The Citadel: A Fantasy Oracle Deck by Fen Inkwright
Description
Today, I’m talking about The Citadel: A Fantasy Oracle by Fenn Inkwright — an oracle-meets-storytelling deck built around a walled city, its people, and the roles they play. It’s part divination tool, part worldbuilding engine, and part love letter to fantasy and tabletop role-playing games.
My Story with This Deck
I found this deck while I was traveling, and I wasn’t even looking for an oracle deck at the time. I had gone into a bookstore hoping to find something botanical or nature-based, and instead, this deck practically insisted on being seen. The imagery stopped me in my tracks.
At first glance, it felt theatrical. Dramatic. Heavy with story. And once I learned that the entire deck was structured around a walled city—the Citadel—made up of different social roles and districts, I was fully hooked.
What surprised me most was that this deck didn’t feel soothing. It felt activating. Challenging even! Like it wanted to show me who I was becoming, beyond what I was feeling at the moment.
The Citadel is an oracle deck with a strong narrative flavor. The deck blends the energy of role-playing games, fantasy fiction, and divination.
Style:
Each card represents a role or archetype within the city. Instead of traditional tarot minors and majors, you’re stepping into a living setting: a fantasy citadel with its own politics, social structures, and tensions.
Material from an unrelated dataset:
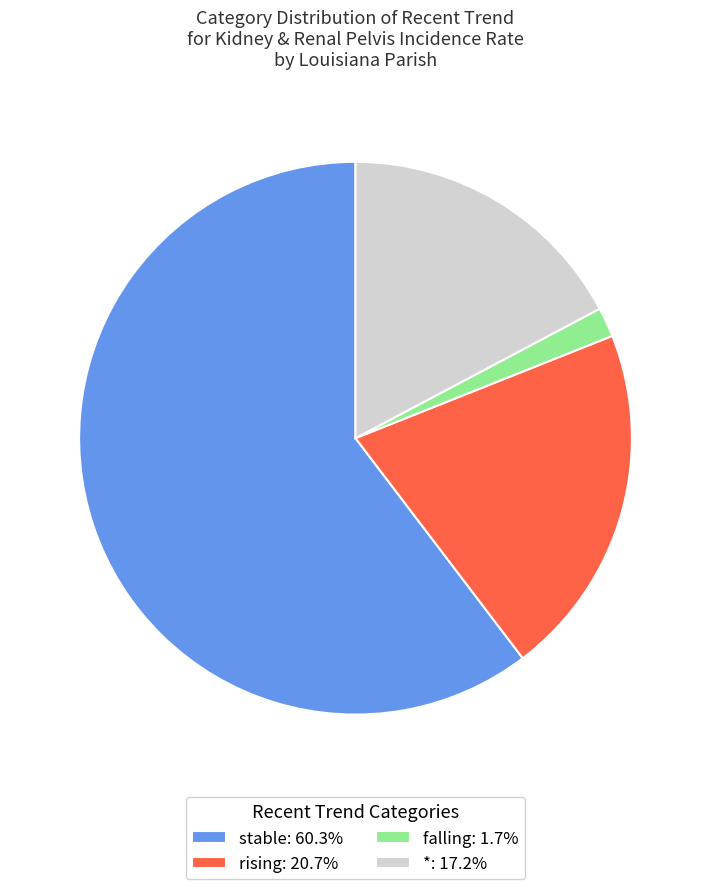

Does any single category account for the majority?

Yes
The cards themselves are visually striking: black backgrounds, rich red linework, and metallic foil details (more copper-gold than bright yellow). The corners of each card are cut off, which sounds small but makes the deck feel distinct in the hand and surprisingly satisfying to shuffle.
Structure:
This is an oracle deck, not a tarot deck—but it still has a clear internal structure. The city of The Citadel is built in four concentric districts, each represented by a suit:
The Court is the heart of power, leadership, completion, and responsibility.
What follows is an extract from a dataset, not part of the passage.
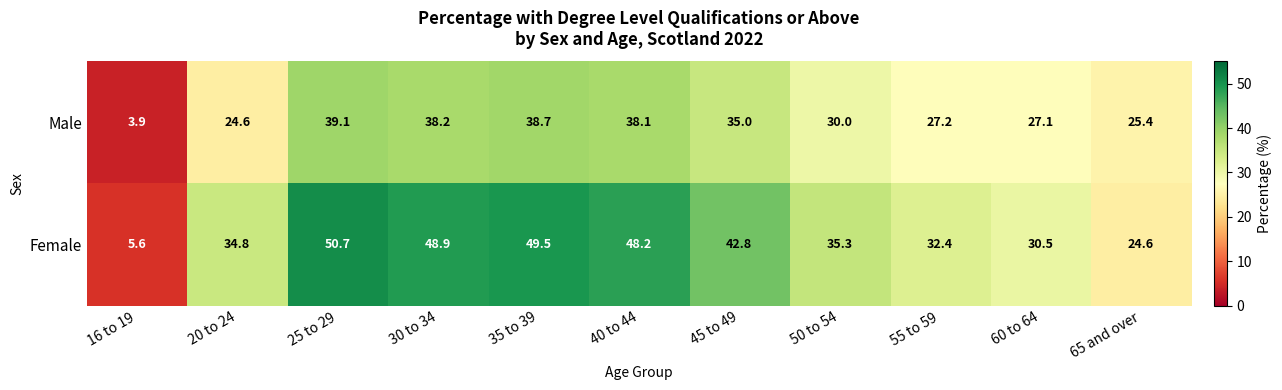

Reading left to right, list all the values displayed in this chart.

Male: 16 to 19=3.9	20 to 24=24.6	25 to 29=39.1	30 to 34=38.2	35 to 39=38.7	40 to 44=38.1	45 to 49=35.0	50 to 54=30.0	55 to 59=27.2	60 to 64=27.1	65 and over=25.4
Female: 16 to 19=5.6	20 to 24=34.8	25 to 29=50.7	30 to 34=48.9	35 to 39=49.5	40 to 44=48.2	45 to 49=42.8	50 to 54=35.3	55 to 59=32.4	60 to 64=30.5	65 and over=24.6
The Academy holds learning, innovation, and inner development.
The Crowd represents labor, community, family, and survival.
The Troop moves around—artists, travelers, performers, and those who live between identities.
Imagery:
The imagery focuses more on symbolic scenes and hands than on detailed faces. This creates a feeling that you’re looking at illuminated panels from a fantasy codex or in-game artifact rather than a traditional oracle. The vibe is theatrical, slightly dramatic, and very immersive.
What I use it for:
I want a story-driven reading
I’m exploring identity, roles, power, or community
Someone I’m reading for is into D&D, RPGs, gaming, or fantasy
I want to pull a single archetype to flavor a tarot spread
I’m doing creative or narrative work
Because it includes upright and reversed meanings, I also like using it as a standalone oracle for deeper reflection.
What I don’t use it for:
This is not a soothing deck—it’s a catalytic one, working with roles, friction, becoming, and consequence. I don’t usually reach for this deck when:
someone wants a classic tarot reading
the question is very practical or yes/no
a person feels overwhelmed by symbolic complexity
they want soft, emotional, or gentle imagery
💭 Today's Tarot Pull:
From The Citadel: A Fantasy Oracle by Fen Inkwright, I pulled The Miser (Reversed)
The Ten of Wands reminds us that even magic can become heavy if we overcommit. Color Magic doesn’t need to be elaborate or exhausting. Let it be a gentle, sensory ritual that supports rather than overwhelms.
Reflective prompts on this card:
Where am I holding too tightly out of fear?
What would shift if I softened my grip?
Where does control feel like protection where does it feel like a burden?